Langston Hughes by Carl Van Vechten, 1936.
Van Vechten’s were the only parties outside of Harlem to be reported on regularly in the gossip column of Harlem’s Inter-State Tattler. Hughes later described these parties as mixed, really mixed, half Black, half white, everyone talking to everyone, with plenty to drink. At one such party the well-known opera singer Marguerite D’Alvarez sang an aria and afterward Bessie Smith, not knowing who D’Alvarez was but liking what she heard, went up to her and encouraged her not to give up singing. Hughes loved this story and, wanting to tell it correctly in his autobiography, wrote to Van Vechten for the precise details. Van Vechten replied with enjoyment:
Bessie Smith’s exact and baleful words after d’Alvarez had finished singing were, “Don’t let nobody tell you you can’t sing.” Bessie arrived dead drunk at that party and had a FULL pint glass of straight gin when she got there.
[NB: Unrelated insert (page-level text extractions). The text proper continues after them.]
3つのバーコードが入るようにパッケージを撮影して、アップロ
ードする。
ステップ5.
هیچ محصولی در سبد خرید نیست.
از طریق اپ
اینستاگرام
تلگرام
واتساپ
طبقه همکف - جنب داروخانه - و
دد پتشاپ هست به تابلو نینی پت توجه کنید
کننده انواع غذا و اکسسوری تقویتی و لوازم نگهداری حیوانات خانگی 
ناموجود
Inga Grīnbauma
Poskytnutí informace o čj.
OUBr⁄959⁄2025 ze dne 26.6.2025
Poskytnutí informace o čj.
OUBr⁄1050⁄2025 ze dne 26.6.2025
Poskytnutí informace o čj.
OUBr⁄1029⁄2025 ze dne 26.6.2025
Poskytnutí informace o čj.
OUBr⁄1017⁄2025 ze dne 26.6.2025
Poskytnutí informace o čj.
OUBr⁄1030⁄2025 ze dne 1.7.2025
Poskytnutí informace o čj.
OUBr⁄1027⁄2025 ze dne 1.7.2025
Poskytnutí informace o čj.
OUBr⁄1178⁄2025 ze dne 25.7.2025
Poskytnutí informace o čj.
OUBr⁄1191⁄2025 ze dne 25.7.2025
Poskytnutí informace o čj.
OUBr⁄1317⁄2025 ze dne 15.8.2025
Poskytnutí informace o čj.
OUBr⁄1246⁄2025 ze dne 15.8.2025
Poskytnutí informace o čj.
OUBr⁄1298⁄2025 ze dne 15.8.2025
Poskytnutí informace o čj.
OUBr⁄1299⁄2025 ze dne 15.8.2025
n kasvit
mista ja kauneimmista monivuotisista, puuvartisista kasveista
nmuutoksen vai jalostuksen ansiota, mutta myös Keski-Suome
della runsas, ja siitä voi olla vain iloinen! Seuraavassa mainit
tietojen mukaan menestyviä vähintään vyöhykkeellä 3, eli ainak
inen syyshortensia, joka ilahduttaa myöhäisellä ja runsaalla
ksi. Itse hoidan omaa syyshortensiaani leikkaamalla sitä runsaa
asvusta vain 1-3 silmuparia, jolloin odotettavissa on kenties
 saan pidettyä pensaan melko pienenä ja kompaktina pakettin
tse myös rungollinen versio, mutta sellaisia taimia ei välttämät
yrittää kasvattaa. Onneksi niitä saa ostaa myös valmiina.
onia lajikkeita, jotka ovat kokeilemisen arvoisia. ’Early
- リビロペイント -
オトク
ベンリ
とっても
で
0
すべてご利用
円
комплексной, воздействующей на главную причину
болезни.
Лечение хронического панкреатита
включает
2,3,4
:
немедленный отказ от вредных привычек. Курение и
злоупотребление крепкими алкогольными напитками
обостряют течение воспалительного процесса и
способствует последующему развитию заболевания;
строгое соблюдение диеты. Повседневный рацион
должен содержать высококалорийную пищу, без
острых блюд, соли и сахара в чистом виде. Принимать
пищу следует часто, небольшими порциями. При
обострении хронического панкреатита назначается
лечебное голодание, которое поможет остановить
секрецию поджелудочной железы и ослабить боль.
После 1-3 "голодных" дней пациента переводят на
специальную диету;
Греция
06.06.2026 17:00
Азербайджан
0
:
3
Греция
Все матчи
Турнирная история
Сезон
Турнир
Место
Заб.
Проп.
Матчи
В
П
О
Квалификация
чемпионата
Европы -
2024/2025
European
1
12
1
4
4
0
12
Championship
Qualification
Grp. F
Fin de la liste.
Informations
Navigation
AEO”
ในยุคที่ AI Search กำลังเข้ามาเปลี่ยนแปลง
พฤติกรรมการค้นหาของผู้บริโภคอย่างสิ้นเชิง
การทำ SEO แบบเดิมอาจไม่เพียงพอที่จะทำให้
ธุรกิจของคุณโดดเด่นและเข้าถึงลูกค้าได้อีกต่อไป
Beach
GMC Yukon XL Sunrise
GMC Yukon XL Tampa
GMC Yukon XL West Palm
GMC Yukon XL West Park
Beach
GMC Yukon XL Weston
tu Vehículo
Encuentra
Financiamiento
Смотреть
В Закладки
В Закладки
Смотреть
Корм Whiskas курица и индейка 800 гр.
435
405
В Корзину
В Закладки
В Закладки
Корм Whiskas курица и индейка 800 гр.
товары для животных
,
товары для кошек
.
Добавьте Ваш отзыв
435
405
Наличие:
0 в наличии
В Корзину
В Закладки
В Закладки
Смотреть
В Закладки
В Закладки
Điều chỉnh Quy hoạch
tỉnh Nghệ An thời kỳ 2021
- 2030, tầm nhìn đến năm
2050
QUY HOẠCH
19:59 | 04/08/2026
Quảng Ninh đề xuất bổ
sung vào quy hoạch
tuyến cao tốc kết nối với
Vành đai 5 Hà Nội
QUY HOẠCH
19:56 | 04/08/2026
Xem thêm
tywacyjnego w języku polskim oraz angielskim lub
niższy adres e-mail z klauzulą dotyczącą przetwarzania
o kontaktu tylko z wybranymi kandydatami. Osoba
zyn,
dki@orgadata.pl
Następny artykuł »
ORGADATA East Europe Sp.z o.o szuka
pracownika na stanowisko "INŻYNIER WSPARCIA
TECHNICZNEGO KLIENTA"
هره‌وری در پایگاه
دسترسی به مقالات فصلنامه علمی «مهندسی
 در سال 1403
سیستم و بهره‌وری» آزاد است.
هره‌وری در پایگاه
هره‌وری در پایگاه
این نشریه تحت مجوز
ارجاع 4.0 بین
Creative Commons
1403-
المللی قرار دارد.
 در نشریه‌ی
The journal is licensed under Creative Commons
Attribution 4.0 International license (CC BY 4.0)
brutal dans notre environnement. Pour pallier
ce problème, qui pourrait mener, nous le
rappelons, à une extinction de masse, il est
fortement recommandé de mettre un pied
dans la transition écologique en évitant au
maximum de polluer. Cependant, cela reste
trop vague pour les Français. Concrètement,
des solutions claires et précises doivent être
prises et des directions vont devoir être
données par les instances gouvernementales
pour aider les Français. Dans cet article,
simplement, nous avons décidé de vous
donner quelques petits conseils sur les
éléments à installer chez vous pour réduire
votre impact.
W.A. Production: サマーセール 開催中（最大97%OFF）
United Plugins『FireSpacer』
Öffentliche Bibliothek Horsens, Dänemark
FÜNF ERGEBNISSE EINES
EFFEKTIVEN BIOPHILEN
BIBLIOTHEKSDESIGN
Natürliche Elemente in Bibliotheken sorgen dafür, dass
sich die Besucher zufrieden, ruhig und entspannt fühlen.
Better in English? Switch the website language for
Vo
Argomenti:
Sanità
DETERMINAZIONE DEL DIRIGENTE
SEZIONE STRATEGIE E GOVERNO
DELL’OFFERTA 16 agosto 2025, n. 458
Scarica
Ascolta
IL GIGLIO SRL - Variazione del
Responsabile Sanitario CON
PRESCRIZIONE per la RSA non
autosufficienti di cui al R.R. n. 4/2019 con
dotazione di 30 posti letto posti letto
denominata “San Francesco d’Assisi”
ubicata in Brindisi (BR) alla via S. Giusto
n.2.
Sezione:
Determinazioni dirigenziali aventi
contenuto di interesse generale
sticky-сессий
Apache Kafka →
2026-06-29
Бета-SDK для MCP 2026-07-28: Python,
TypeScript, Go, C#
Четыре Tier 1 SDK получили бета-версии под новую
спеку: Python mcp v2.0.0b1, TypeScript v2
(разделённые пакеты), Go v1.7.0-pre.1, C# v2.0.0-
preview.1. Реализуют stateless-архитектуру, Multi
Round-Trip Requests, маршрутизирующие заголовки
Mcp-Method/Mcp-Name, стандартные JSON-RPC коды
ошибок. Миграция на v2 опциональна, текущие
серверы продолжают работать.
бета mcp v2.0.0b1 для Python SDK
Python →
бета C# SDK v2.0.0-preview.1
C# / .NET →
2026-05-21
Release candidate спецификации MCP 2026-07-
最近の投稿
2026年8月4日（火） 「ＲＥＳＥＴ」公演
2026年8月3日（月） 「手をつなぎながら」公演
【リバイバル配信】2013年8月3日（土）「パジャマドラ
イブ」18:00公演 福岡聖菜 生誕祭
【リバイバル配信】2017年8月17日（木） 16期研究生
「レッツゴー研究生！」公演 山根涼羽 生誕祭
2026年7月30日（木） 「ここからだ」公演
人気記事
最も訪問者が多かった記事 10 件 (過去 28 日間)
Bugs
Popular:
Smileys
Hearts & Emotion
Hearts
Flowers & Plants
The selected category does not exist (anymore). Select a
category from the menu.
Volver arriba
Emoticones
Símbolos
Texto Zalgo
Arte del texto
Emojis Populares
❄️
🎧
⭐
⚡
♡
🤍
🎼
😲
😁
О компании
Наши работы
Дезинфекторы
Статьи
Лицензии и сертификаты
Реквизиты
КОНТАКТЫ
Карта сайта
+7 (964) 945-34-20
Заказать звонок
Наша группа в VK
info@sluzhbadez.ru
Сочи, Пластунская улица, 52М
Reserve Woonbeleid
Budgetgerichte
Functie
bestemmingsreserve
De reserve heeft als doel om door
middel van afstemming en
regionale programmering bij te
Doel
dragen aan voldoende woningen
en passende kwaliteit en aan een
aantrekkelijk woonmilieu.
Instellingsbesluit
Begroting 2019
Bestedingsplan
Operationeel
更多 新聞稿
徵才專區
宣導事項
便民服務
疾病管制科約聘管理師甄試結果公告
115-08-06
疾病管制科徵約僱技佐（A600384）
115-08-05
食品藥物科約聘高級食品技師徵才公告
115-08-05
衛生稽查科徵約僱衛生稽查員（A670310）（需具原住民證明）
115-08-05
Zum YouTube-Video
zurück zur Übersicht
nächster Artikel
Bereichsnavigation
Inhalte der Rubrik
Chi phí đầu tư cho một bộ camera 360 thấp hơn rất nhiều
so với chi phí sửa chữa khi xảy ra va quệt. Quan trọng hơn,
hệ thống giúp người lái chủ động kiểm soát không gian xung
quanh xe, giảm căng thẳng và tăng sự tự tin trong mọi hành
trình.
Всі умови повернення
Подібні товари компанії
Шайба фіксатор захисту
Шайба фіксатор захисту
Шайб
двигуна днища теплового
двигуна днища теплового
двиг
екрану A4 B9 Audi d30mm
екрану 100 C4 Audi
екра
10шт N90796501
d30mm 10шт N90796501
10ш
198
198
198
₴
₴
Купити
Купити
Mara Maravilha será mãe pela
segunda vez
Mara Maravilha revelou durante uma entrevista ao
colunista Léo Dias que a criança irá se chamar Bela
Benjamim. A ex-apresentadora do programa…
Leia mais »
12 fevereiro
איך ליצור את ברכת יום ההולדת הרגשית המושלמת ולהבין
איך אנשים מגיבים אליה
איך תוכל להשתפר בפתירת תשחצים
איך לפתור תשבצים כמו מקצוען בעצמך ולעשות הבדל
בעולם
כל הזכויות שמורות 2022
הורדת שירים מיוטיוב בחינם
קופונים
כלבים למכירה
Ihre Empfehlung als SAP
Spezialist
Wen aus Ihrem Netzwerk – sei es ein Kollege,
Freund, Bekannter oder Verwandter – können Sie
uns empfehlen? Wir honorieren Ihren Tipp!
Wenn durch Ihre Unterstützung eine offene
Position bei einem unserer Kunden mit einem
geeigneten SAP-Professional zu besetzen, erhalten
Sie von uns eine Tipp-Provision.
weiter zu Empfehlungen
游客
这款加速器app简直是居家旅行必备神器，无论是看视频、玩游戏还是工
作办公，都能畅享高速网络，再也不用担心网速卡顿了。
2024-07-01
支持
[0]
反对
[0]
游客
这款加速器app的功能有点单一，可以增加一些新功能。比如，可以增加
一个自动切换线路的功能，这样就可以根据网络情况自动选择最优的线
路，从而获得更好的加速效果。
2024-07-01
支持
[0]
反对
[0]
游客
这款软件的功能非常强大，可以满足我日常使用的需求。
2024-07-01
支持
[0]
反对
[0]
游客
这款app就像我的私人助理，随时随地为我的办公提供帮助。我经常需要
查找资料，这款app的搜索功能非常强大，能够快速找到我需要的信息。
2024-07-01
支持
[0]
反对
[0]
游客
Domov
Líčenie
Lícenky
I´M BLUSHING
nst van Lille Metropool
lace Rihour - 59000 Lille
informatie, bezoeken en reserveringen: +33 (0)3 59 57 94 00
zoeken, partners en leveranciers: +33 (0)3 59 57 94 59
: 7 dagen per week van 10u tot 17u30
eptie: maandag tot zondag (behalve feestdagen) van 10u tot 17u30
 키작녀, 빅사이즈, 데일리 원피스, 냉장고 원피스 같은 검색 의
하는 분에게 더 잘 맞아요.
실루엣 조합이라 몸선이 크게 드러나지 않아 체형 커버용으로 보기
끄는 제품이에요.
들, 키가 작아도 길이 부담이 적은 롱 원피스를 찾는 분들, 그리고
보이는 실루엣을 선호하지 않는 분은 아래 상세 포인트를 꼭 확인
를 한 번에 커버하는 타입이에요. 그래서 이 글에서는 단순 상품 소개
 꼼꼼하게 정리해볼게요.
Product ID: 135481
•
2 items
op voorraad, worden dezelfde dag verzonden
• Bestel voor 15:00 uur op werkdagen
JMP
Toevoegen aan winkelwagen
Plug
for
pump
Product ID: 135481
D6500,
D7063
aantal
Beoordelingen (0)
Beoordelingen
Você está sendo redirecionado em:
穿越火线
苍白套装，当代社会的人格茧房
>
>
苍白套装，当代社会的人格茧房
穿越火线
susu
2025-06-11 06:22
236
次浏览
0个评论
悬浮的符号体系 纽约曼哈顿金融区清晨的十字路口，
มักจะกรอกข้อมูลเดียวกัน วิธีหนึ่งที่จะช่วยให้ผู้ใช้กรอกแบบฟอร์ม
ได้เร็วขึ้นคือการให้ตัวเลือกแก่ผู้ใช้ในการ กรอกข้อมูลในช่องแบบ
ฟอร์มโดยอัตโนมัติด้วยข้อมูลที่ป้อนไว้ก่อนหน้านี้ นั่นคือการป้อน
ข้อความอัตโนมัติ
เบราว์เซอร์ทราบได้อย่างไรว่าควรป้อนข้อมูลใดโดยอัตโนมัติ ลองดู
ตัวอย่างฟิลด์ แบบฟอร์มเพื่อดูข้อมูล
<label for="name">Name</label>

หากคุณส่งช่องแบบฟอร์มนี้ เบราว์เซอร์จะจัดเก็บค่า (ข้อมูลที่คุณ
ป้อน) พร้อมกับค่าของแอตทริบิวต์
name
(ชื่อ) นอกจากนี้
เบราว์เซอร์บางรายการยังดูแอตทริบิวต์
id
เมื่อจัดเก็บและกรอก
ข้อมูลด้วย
She sang with a cigarette in the corner of her mouth and she didn’t hold it there with her fingers. Nor did she drop it. But she was in magnificent form and sang the Blues like a low-down Black Angel. I LOVED Bessie.
After a little while, Langston Hughes got used to these parties, but when he first started coming in 1925, twenty-three years old and working as a busboy in a hotel in Washington, D.C., he found it a little overwhelming to meet Alfred Knopf and Nora Holt, Theodore Dreiser, H. L. Mencken, and James Weldon Johnson all at once. Zora Neale Hurston took to Van Vechten’s living room as to her natural element, recognizing right away what it had in common with the front porch of Joe Clarke’s store.